[Saved entries]
· · ·
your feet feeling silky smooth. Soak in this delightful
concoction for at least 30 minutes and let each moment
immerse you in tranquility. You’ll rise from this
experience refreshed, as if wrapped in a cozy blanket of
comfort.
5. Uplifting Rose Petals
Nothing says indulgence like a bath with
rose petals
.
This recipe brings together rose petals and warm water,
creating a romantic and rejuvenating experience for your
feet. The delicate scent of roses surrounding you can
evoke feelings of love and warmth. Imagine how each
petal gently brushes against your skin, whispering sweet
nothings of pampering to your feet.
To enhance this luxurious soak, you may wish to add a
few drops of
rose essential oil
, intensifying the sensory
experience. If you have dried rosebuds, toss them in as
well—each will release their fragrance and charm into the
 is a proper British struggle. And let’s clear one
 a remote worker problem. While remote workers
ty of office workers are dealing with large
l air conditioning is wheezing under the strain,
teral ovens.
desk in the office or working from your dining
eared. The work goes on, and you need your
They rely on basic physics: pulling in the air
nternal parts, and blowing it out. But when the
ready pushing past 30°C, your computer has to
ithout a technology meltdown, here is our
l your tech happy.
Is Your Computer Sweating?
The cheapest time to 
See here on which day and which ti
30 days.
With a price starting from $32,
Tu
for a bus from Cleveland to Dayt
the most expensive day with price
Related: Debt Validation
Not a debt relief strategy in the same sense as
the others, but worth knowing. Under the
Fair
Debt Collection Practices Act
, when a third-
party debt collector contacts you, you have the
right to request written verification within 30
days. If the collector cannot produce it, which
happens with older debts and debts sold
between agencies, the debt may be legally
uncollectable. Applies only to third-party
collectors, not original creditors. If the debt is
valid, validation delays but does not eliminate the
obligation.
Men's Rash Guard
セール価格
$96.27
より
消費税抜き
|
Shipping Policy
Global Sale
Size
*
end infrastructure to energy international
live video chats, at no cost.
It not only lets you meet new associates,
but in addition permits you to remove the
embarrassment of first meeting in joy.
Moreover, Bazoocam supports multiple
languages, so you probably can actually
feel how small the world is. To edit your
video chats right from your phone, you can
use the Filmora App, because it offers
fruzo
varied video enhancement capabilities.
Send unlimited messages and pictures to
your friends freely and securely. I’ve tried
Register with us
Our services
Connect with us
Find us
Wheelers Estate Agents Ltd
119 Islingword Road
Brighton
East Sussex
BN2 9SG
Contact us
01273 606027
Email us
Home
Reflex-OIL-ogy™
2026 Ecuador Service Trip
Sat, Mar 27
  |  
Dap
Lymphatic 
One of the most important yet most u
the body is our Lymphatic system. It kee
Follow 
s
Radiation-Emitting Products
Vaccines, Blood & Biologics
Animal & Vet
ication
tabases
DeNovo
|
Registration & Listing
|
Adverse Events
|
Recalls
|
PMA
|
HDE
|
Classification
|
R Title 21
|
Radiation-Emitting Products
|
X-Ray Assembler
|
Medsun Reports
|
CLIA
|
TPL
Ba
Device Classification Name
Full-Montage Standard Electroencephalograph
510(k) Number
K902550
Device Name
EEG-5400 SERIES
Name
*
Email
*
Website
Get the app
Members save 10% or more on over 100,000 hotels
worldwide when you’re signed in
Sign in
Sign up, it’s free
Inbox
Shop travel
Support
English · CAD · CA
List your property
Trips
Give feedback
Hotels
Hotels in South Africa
· · ·
Try it:
Using the data above, show each line where "chats" occurs.

Answer area:
live video chats, at no cost.
video chats right from your phone, you can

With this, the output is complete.